Today was the third day of classes so far this quarter. I am taking five classes this quarter: Analysis, Algebra, Combinatorics, Stats, and Anthropology. Of course I wanted to take Italian, but it wasn’t to be, the waitlist wasn’t shrinking and they didn’t open another section so I ended up in Combinatorics. This should turn out to be a fun quarter.
Algebra seems really cool. Most of this quarter we are going to end up focusing on group theory, but so far we have just rehashed some set theory from the foundations class I took last quarter and defined equivalence relations and equivalence classes. The first day of class he said that the homework was going to be pretty difficult and typically that means that it will be interesting. We got the first homework assignment today, but I haven’t had a chance to even look at it yet so I can’t really comment on it. It is due on Wednesday, but the professor is holding an additional class meeting on Tuesdays to work on homework so I want to have most of it figured out by then.
Combinatorics is a hard class to get a grasp on. So far there have just been some motivating problems designed to get us to see the types of problems that combinatorics can solve, although today we did start looking at the pigeon-hole principle and how it can be applied to various combinatorial problems. The first homework is due tomorrow and I have it mostly done, there were a couple of interesting problems on there that I might comment on sometime in the future.
Stats is well stats. I’m still not sure that I am excited about the subject, but I think this quarter probably will be better than the previous. To begin with the lectures are less boring. They still more at a slower pace than I am accustomed to, but at least I don’t have to fight to stay awake. Add to that the homework appears to be if not more interesting than the homework last quarter at least shorter and less repetitive.
Analysis has been pretty annoying so far. The class has met twice and both times it has been pretty much a repeat of foundations from last quarter. The first class was mostly just induction and today it was cardinality of sets, including repeat proofs of at least 4 results from last quarter. Hopefully Friday’s class will introduce some new material since I think he is running out of stuff from last quarter to prove.

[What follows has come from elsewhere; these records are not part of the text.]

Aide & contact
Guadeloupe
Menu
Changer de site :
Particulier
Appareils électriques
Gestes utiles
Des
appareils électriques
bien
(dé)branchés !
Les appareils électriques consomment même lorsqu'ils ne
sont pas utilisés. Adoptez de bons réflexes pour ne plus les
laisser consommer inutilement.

My Anthropology class has only met once thus far, but looks like it is going to have a fair amount of reading required, but other than that it doesn’t seem like there is much work involved. It was kind of funny that when I arrived to the class, probably about 20 minutes early, there were about 15 students standing outside of the empty classroom. Once I went in and sat down they all came in and sat down as well. I’m not sure if they were unable to figure out how to open the door or if they finally figured out that sitting down was probably preferable to standing. Either way it kind of scares me to be in a class with these people.
On Tuesday I went to the Reading Classics seminar. I think I am going to try and attend all of them, but I don’t think I am going to formally register for it since I don’t want to commit to anything yet, but given that one of the organizers was already suggesting topics to everyone in the room my guess is that I will probably be badgered into presenting something sometime this quarter. We are looking at Lagrange and his contemporaries and the topic yesterday and spilling over into next Tuesday was Lagrange and the three-body problem. I’ve never really been interested in this type of problem, but I do have to say is fairly interesting to see how people would go about attacking a practical problem such as this.